Знакомство же российского венценосца с законодательством и, главное, с методами политической борьбы в античном Риме или христианском Царьграде прямо подводило его к двум важнейшим выводам, повлиявшим на его правосознание. Во-первых, православный государь сам является источником права, отчего любое его распоряжение становится если не нормой закона, то, во всяком случае, юридическим прецедентом; во-вторых, на него не распространяется действующее законодательство — «помазанник Божий» находится как бы над «правовым полем».

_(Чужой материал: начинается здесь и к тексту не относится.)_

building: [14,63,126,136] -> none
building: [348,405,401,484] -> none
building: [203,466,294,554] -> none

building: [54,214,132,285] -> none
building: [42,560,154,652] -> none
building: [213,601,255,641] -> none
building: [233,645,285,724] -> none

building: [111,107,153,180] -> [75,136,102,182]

К тому же, в отличие от Макиавелли, царь Иван явно не принадлежал к последовательным сторонникам централизованного государства. Ярче всего рецидивы его «удельного» мышления проявились в учреждении опричнины и в фарсе царской интронизации Симеона Бекбулатовича в 1574 году. Шутовская маска «Ивашки Московского», добровольно возложенная на себя монархом, прекрасно демонстрирует всю зыбкость идеи централизации в его самодержавном сознании[29].

Первый российский царь был очевидным традиционалистом, которому не могла не импонировать византийская церковная модель, допускавшая активное участие императора в делах Константинопольского (Вселенского) патриархата. Как известно, басилевс ромеев не только наравне с патриархом выступал гарантом чистоты православного вероучения, но и непосредственно влиял на кадровую политику патриархата и церковную жизнь в целом[30].

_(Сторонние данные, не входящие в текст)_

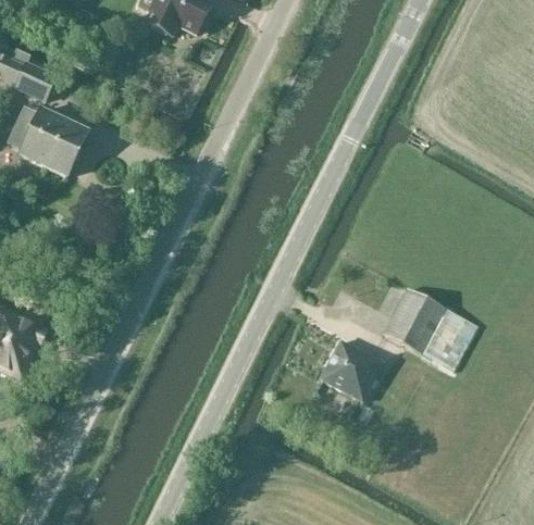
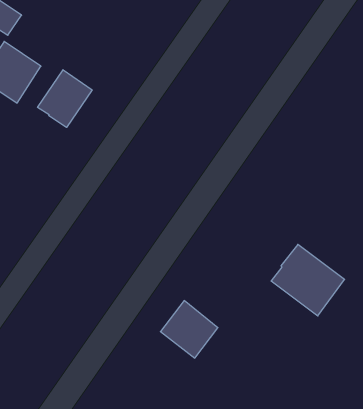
building: none -> [38,70,92,127]
building: [318,338,382,401] -> [160,301,218,358]

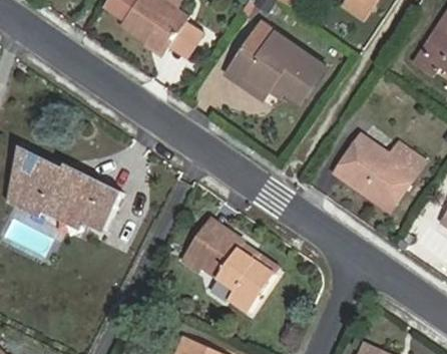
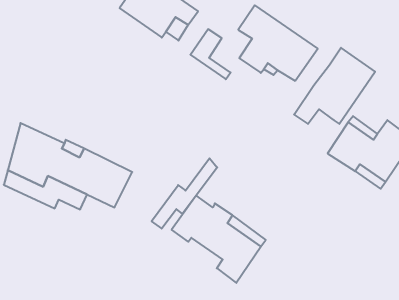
building: [226,49,267,100] -> [190,29,231,79]
building: none -> [294,48,375,124]
building: none -> [152,158,217,229]

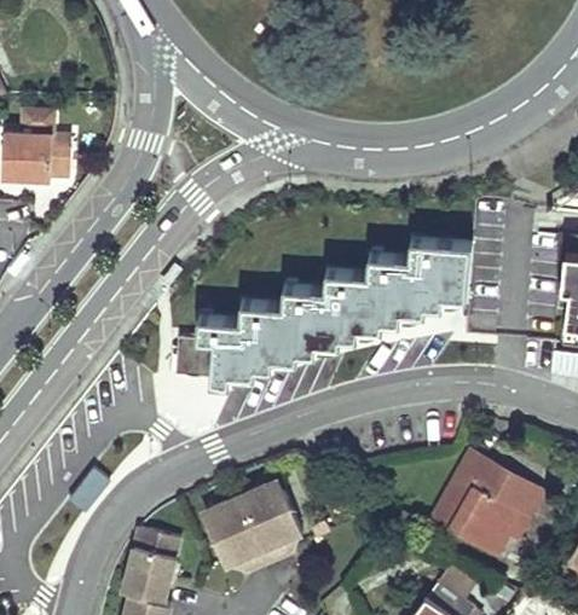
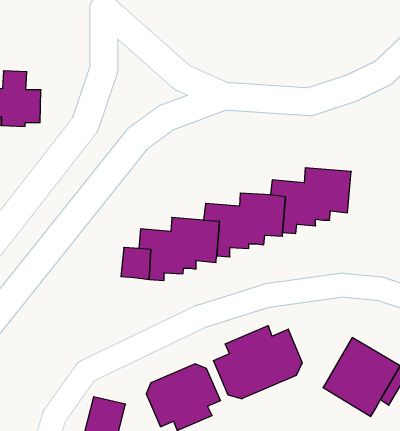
building: none -> [213,326,302,399]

Исстари русский великий князь, а впоследствии и царь, имел право выбора главы поместной церкви. В XVI–XVII веках Освящённый собор[31] представлял государю одного или несколько кандидатов, способных возглавить Русскую церковь, а тот по своему разумению избирал нового первоиерарха. Так был поставлен, например, владыка Афанасий (1564–1566). Иногда, как это случилось со святителем Филиппом Колычёвым (1566–1568), венценосец сам предлагал архиереям кандидатуру будущего митрополита «всея Руси».

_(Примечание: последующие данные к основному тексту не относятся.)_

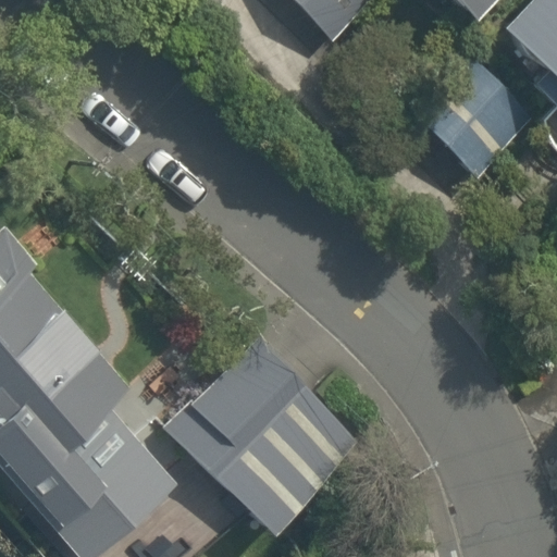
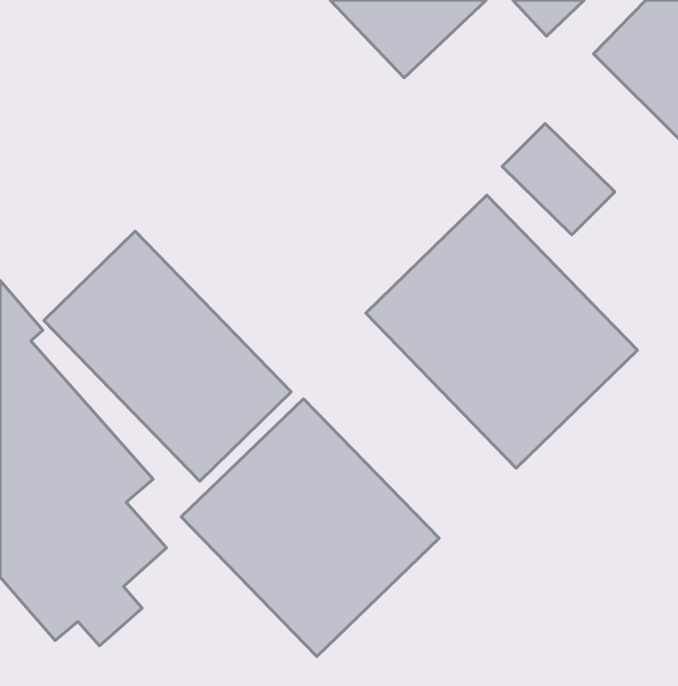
building: none -> [366,195,637,468]
building: none -> [44,231,291,481]

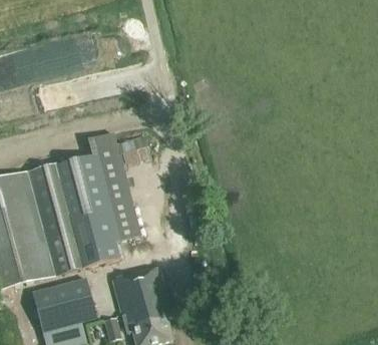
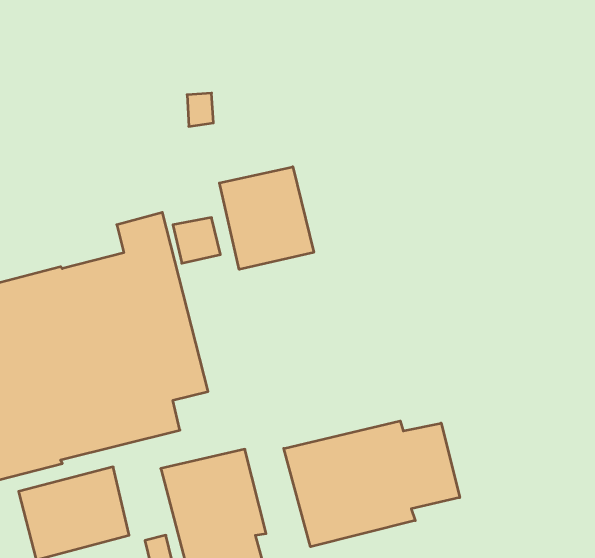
building: none -> [219,167,314,269]
building: none -> [284,421,460,547]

Однако Иван IV считал возможным определять не только конкретного человека, по его мнению, достойного верховной церковной власти, но даже цвет и форму его клобука[32] и цвет воска, которым он должен пользоваться при запечатывании грамот. Именно эти вопросы царь вынес на обсуждение отцов Освящённого собора, съехавшихся в Москву для избрания митрополитом монаршего духовника Андрея (в иночестве Афанасия) 24 февраля 1564 года. Священноначалие Русской церкви не осталось равнодушным к «вопрошанию» венценосца, указав в специальном соборном решении: «Также митрополиту печатати грамоты благословенные и ставленые, и посылные красным воском, а на печати быти Пречистой Богородице со младенцем, а на другой стороне быти руке благословеной, а вкруг ее (печати. — И.К., А.Б.) быти подписи митрополичю имяни». «А архиепископу Великого Новаграда и Пскова печатати красным воском по прежнему обычаю; а архиепископу Казанскому печатати красным же воском», — гласила соборная грамота от 2 февраля 1564 года, скреплённая не только рукоприкладствами архиереев, но и государевой печатью{11}. И это не единственный пример трепетной заботы монарха о «мелочах» архиерейской и, шире, церковной жизни. Раньше, в 1551 году, он подготовил 37 «царских вопросов» для отцов Освящённого собора, ответы на которые составили знаменитый сборник церковного права — Стоглав. Свое вмешательство в духовные дела, подлежащие юрисдикции священноначалия во главе с митрополитом, венценосец объяснял заботой об искоренении многочисленных «нестроений», призывал епископат общими усилиями добиться единодушия в тех случаях, когда речь ведётся «о православной нашей христианстей вере и о благостоянии святых Божиих церквах, и нашем благочестивом царствии, и устроении всего православнаго хрестьянства». А посему он провозглашал: «…Всякому розгласию отныне далече быти повелеваем, всякому же согласию и единомыслию содержатися в нас»{12}. От внимания Ивана не ускользнули ни соблазнительная традиция продажи антиминсов[33] (вопрос 2), ни проблема ростовщичества монастырских властей и белого духовенства (вопрос 16), ни распространение среди верующих магических практик, профанирующих христианское богослужение (вопрос 11), ни брадобритие и увлечение иноземными нарядами (вопрос 25), а также многие другие отступления от установлений Священного Писания и канонического права.